De beaux nuages blancs qui surplombent les océans tropicaux. Ce paysage de carte postale pourrait bientôt cacher de surprenantes technologies imaginées pour réduire le réchauffement de la planète. Depuis plusieurs années, des scientifiques travaillent en effet sur la possibilité d’éclaircir les nuages de basse altitude. Contrairement aux nuages de haute altitude, réfléchissants, ils permettent de renvoyer une bonne partie du rayonnement solaire et de diminuer la température au sol.

Ou en mer ! En Australie, cette technologie fait en effet l’objet de tests grandeur nature dans un but bien précis. Il s’agit en effet de sauver la Grande barrière de corail, cet écosystème vivant de plus de 340 000 km² menacé de disparition par le réchauffement climatique. L’élévation de la température de l’océan a déjà eu pour effet de blanchir les récifs et, au final, de tuer les coraux.

Dans le cadre de son programme "Reef restoration and adaptation program" (Programme de restauration et d’adaptation de la barrière), le gouvernement australien a consacré en 2020 une enveloppe de 150 millions de dollars australiens (environ 93 millions d’euros) pour le développement de plusieurs technologies permettant de sauver le corail, dont l’éclaircissement des nuages.

Dissiper l’énergie solaire

Concrètement, cette technologie consiste à propulser au-dessus de la barrière de corail des embruns marins pendant l’été, quand l’eau est la plus chaude. Les particules de sel restent alors dans l’atmosphère, condensent l’humidité et forment des gouttelettes très réfléchissantes. Ces nuages artificiels permettent de dissiper plus d’énergie solaire et de réduire la température de surface de l’océan, ce qui bénéficie aux coraux et à tout l’écosystème contenu dans la barrière de corail.

En théorie en tout cas, la technologie n’ayant jamais été encore éprouvée. C’est ce à quoi s’attache l’équipe du programme australien, qui a déjà procédé à de premiers essais afin de valider les outils développés pour propulser les embruns, mais aussi l’efficacité de l’éclaircissement des nuages ainsi que l’acceptabilité sociale de la technologie.

Daniel Harrison, le directeur de ces recherches, semble confiant. Lors d’un webinaire organisé par la Carnegie climate governance initiative (C2G) sur le thème de la "Gouvernance de l’éclaircissement des nuages marins", il confiait que "nous privilégions cette option par rapport à des initiatives dans lesquelles ont cultive des coraux, par exemple, parce que celles-ci se concentrent seulement sur certains coraux, les plus résistants. Avec l’éclaircissement des nuages, on préserve tout l’écosystème du récif, les coraux jeunes ou anciens, mais aussi les anémones, les oiseaux, etc.".

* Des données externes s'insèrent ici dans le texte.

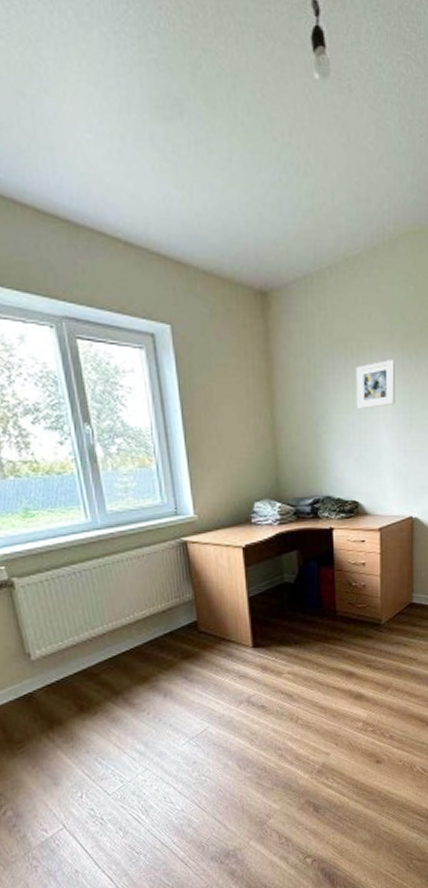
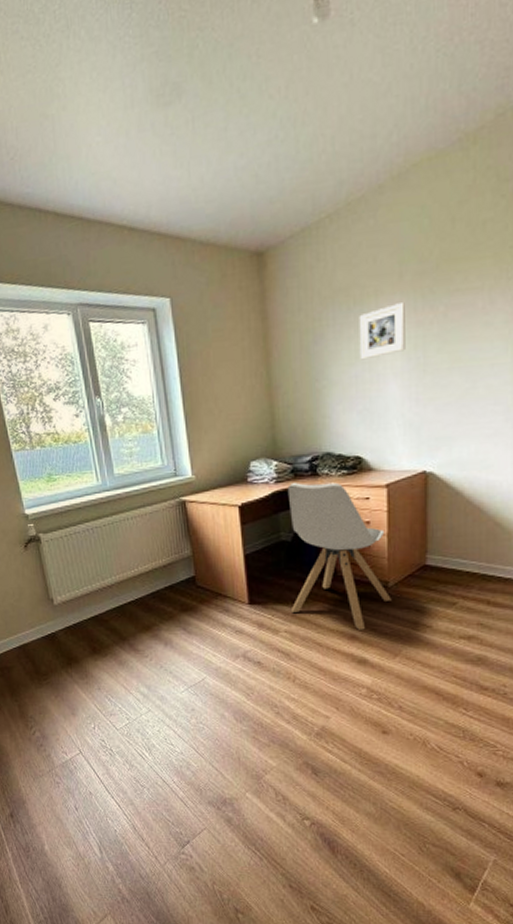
chair: none [290,525,384,667] -> present [287,482,392,630]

Une rustine pour le réchauffement climatique

Cette technologie n’est toutefois pas sans risque. L’un des principaux réside dans la possibilité que l’éclaircissement de ces nuages bouleverse les modèles de précipitations aux alentours. Pour le chercheur australien, le risque serait sans doute plus avéré si l’éclaircissement des nuages était appliqué à la planète entière, comme certains scientifiques l’ont préconisé. En limitant l’usage de la technologie seulement au-dessus de la barrière de corail au large de l’Australie, le risque est plus réduit. "Cela pourrait réduire légèrement la quantité de précipitations dans le nord-est du pays, mais ce n’est pas certain", dit-il.

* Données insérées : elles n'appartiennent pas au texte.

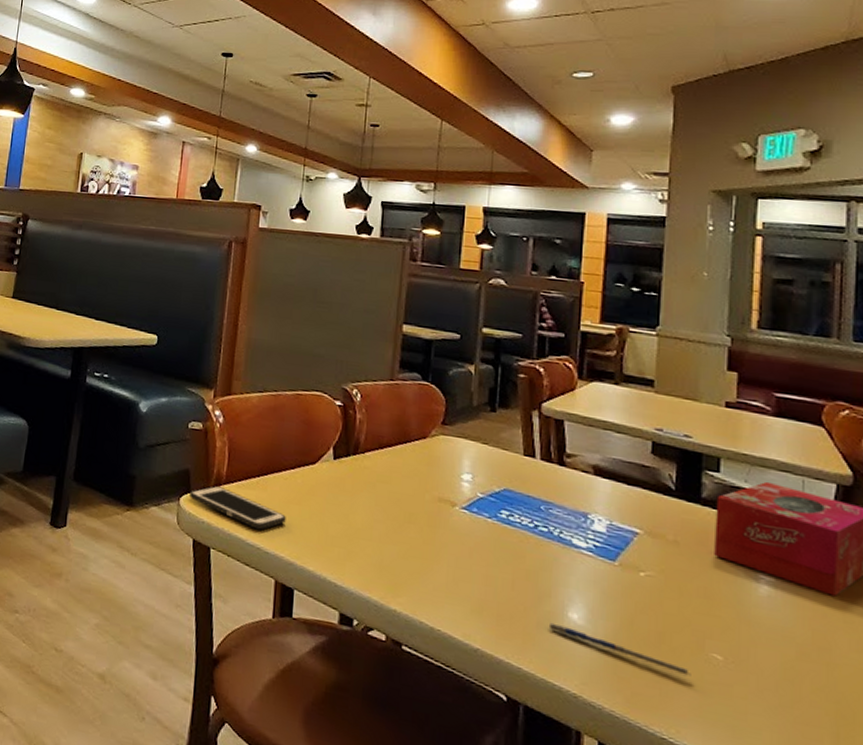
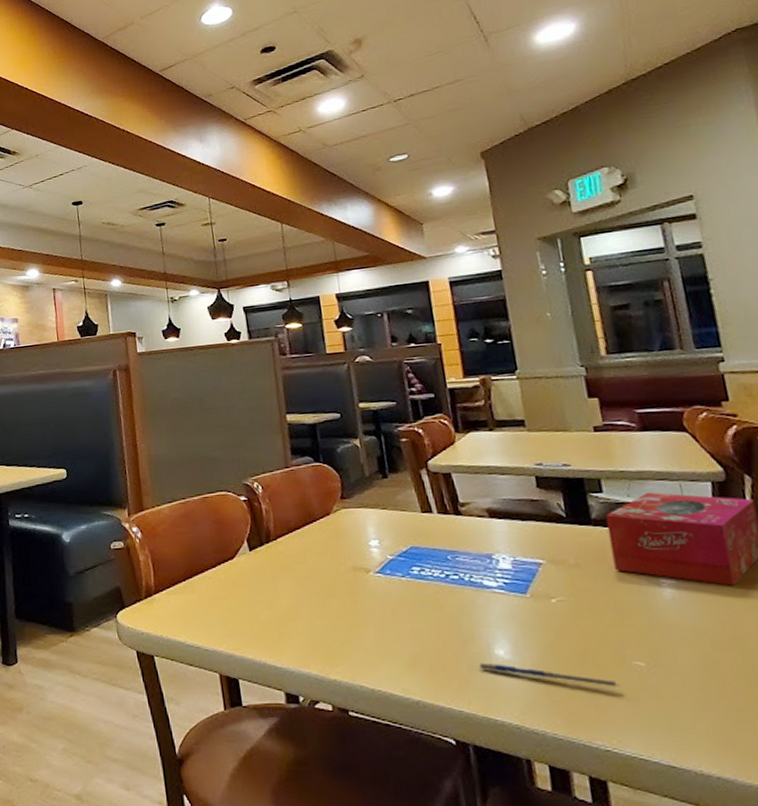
cell phone: present [190,486,286,530] -> none [124,597,218,630]

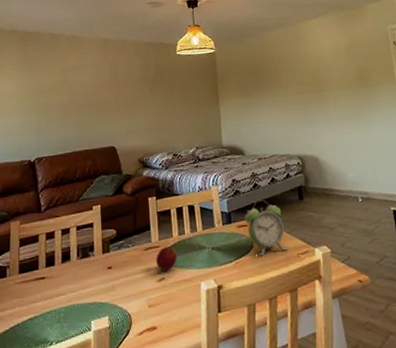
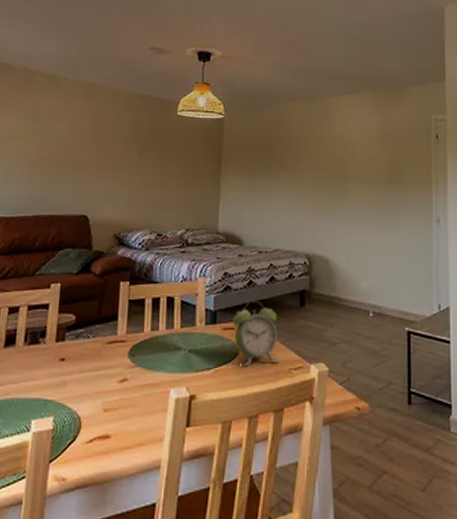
apple: present [156,246,177,271] -> none [119,343,146,371]

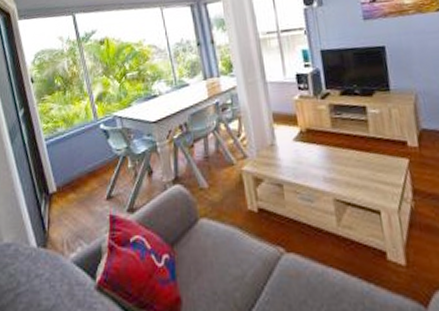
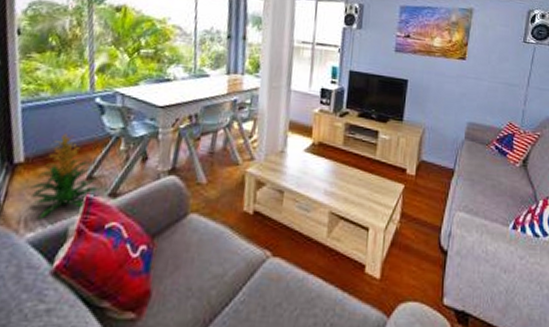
indoor plant: none [66,160,119,240] -> present [30,133,100,219]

Reste que cette technologie ne fait que mettre une petite rustine sur le problème posé par le réchauffement climatique et ne permet en rien de le résoudre. Au cas où les tests s’avéreraient concluants, elle ne ferait néanmoins qu’apporter une solution rapide et immédiate pour les coraux, mais aussi très temporaire, les particules salines ne demeurant que quelques jours dans l’atmosphère. "Cette technologie aurait beau très bien fonctionner, si nous ne faisons rien pour réduire nos émissions de gaz a effet de serre, les coraux continueront à diminuer", prévient Daniel Harrison.